Boating Sanibel/Captiva, Florida
The Shelling Capital of the Western World
From Fort Myers/ Fort Myers Beach head to Sanibel and Captiva Islands. Sanibel, "The Shelling Capital of the Western World", has more shell varieties than any other single beach in Florida. Thick, lush foliage covers the island, half of which is a natural preserve. Sanibel is tethered to the mainland by a toll bridge. Connected to its' sister island of Sanibel, Captiva is approximately 4 miles long. Both of the islands are quaint with colorful restaurants and shopping. Rent a bike to explore islands or relax on the beautiful beaches and enjoy shelling that rivals the best in the world.
Things to See and Do
If you haven't heard already, Sanibel is world renowned for its amazing shelling beaches because it extends into the Gulf of Mexico on a large plateau. It acts similar to a shelf, catching the shells that are rustled up from the winds and current, and pushes them onto the Sanibel beaches. Ask one of the locals about the shelling and they will have the inside scoop on the best places to find the best seashells. One quick tip to help: It is said that the larger shells tend to be near the Captiva end of the island, while smaller seashells are toward the East end, a.k.a. the "Lighthouse" end. And of course, a trip to Sanibel Island would not be complete without a visit to one of the world's largest seashell dealers: Sanibel Seashell Industries.

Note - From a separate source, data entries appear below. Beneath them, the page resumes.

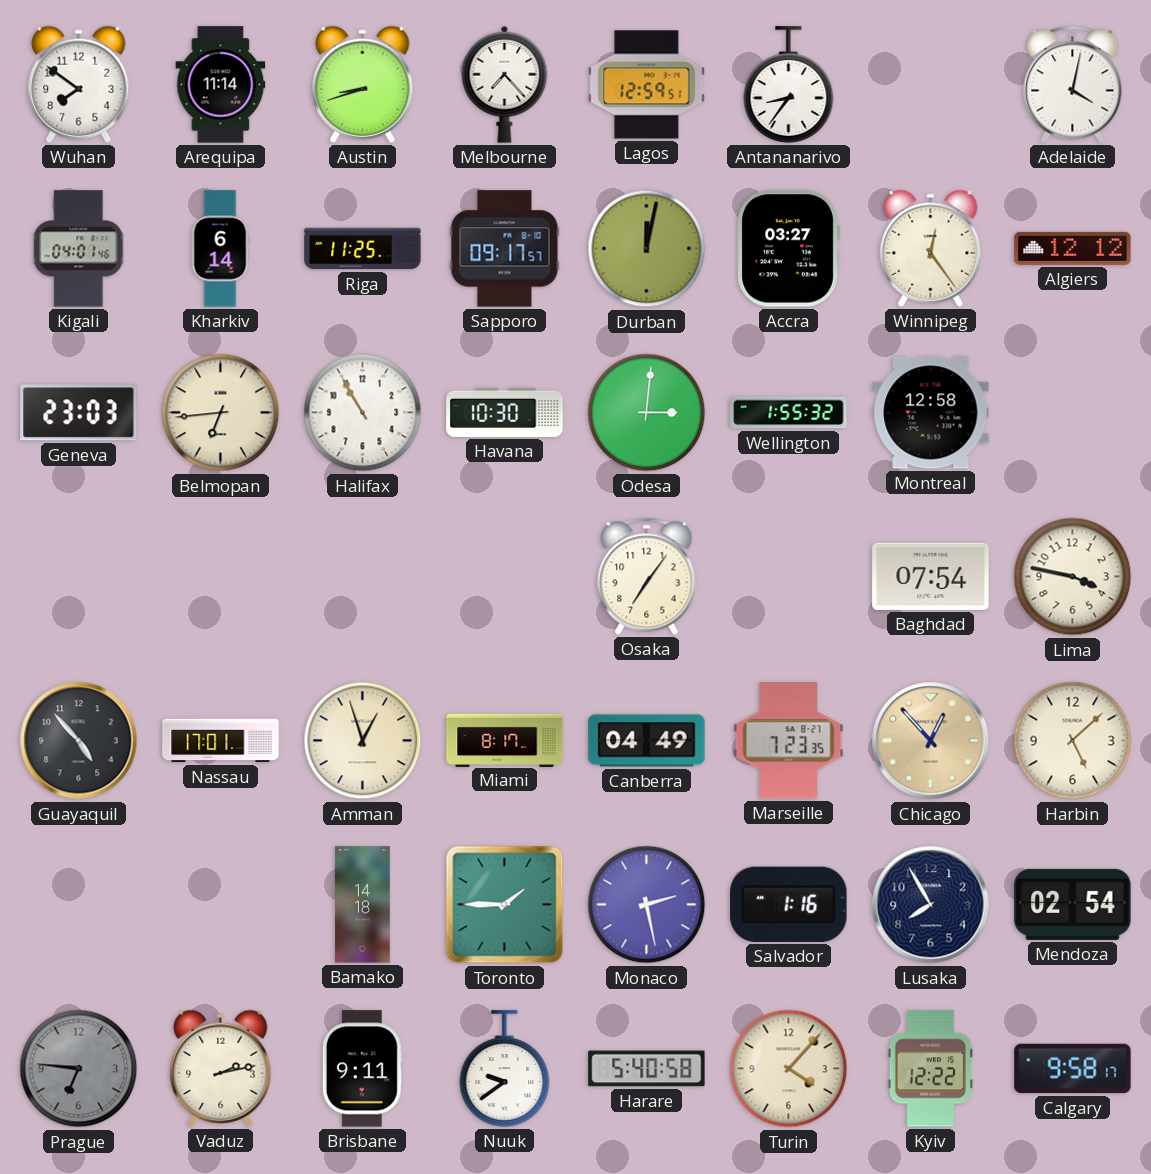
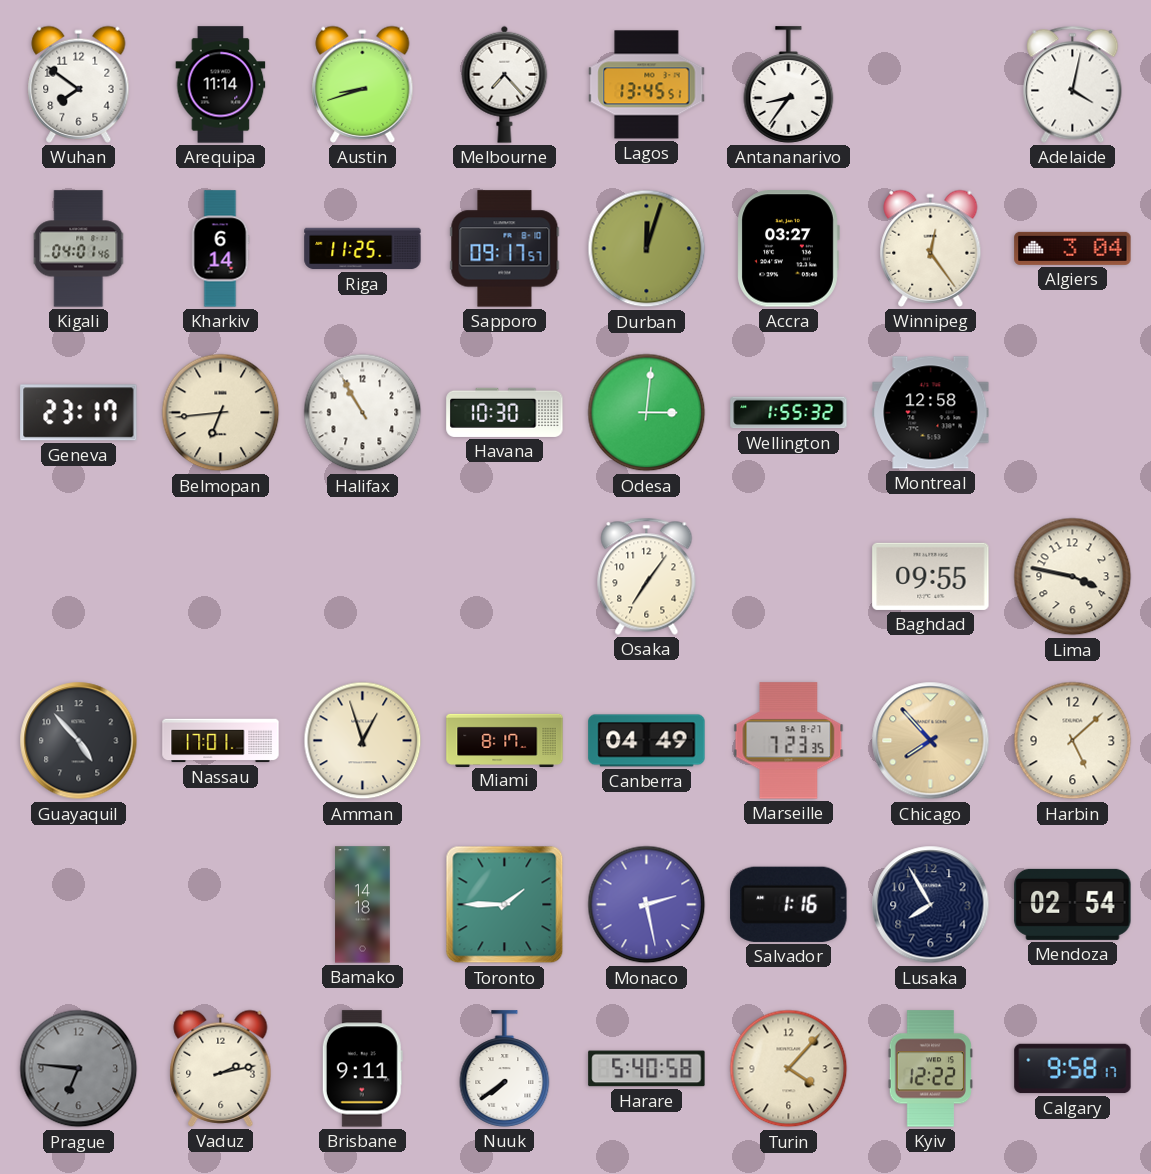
Lagos: 12:59 -> 13:45
Durban: 12:02 -> 12:03
Algiers: 12:12 -> 3:04
Geneva: 23:03 -> 23:17
Baghdad: 07:54 -> 09:55
Chicago: 12:53 -> 7:53
Nuuk: 9:39 -> 7:39
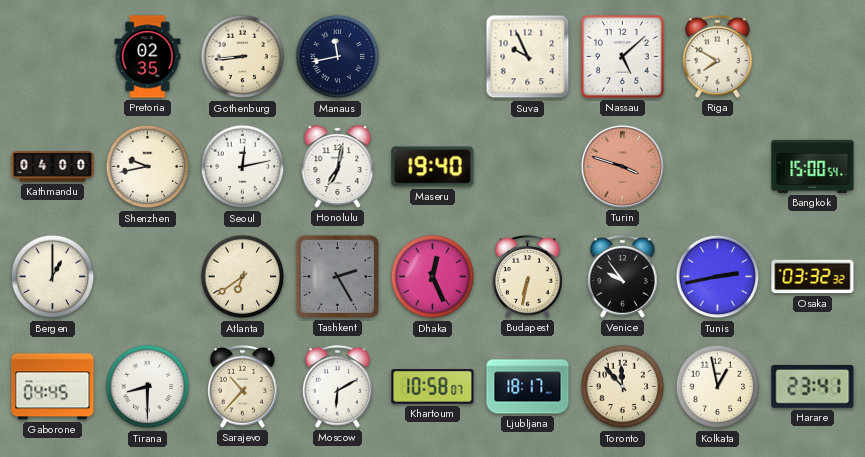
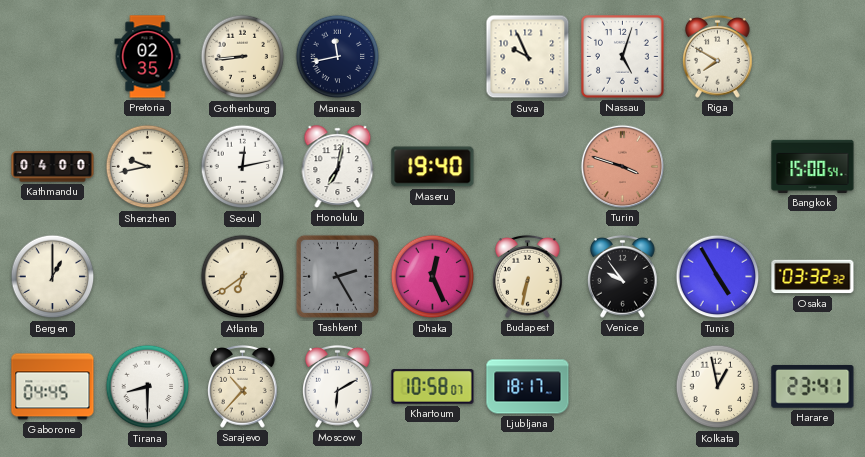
Nassau: 5:08 -> 5:03
Tunis: 2:43 -> 4:55
Toronto: 11:53 -> none
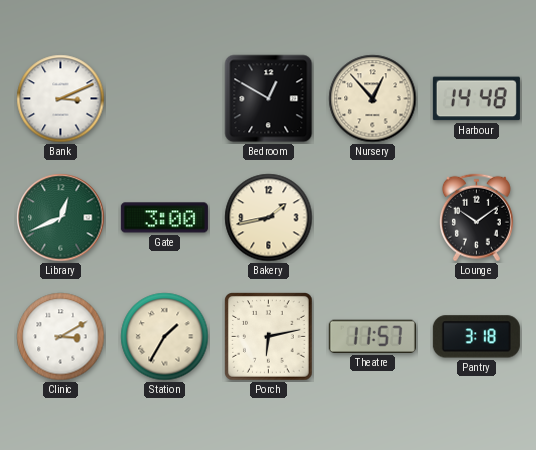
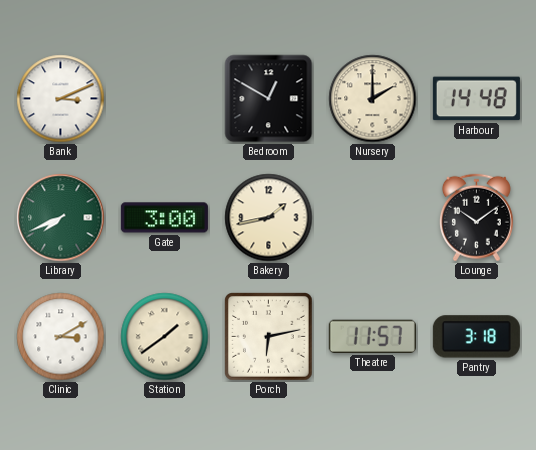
Nursery: 12:53 -> 2:00
Library: 12:41 -> 7:41
Station: 1:35 -> 1:39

Old Town Sanibel surrounds the east end of the island near the Sanibel Lighthouse. Historically, it was the center of much of the island's activity; today, it is a place to stroll quaint village shops, inns and restaurants. The Sanibel Historical Society has produced a walking and biking tour to "yesteryear" that is approximately 2 ½ miles long. Maps are available at the Chamber Visitor Center or at the Sanibel Historical Museum and Village.
Make sure to check out the Sanibel/Captiva Taste of the Islands, a family fun day of great food from the Islands' most popular restaurants with music and entertainment, all for a great cause, our wildlife neighbors in distress. It is held in the Sanibel Community Park on Periwinkle Way in April.
After a visit to the lap of luxury, visit Cabbage Key, the site for Parrot Heads near and far. Said to be the inspiration for Jimmy Buffet's "Cheeseburger in Paradise!" The island is one hundred acres of tropical vegetation surrounding a historic restaurant, inn and cottages. The main house, now the Cabbage Key Inn and Restaurant, was built in the 1930's by the family of playwright and novelist Mary Roberts Rinehart. A panoramic view of Pine Island Sound is provided from the front porch atop a thirty-eight foot Indian shell mound. There are no cars here; not even a paved road but you will enjoy winding nature trails, picturesque views and relaxation in the finest Southwest Florida style.
In the same area you can visit Useppa, which according to Conde Nast is "one of the top 25 true island retreats in the world - serenity, great facilities and fishing, and no cars - Useppa has it all." A private Island Club which maintains its private club status but invites travelers to discover some of the finest in accommodations, activities, dining and dockage on Florida's Gulf Coast.
The Useppa Island Club is the focus of island life. It boasts a tradition of sincere, personalized hospitality which traces to origins before the turn of the century. The history of the island comes alive in the island's historical society museum. Useppa joins family fun and an informal sporting lifestyle with a sense of history and tradition.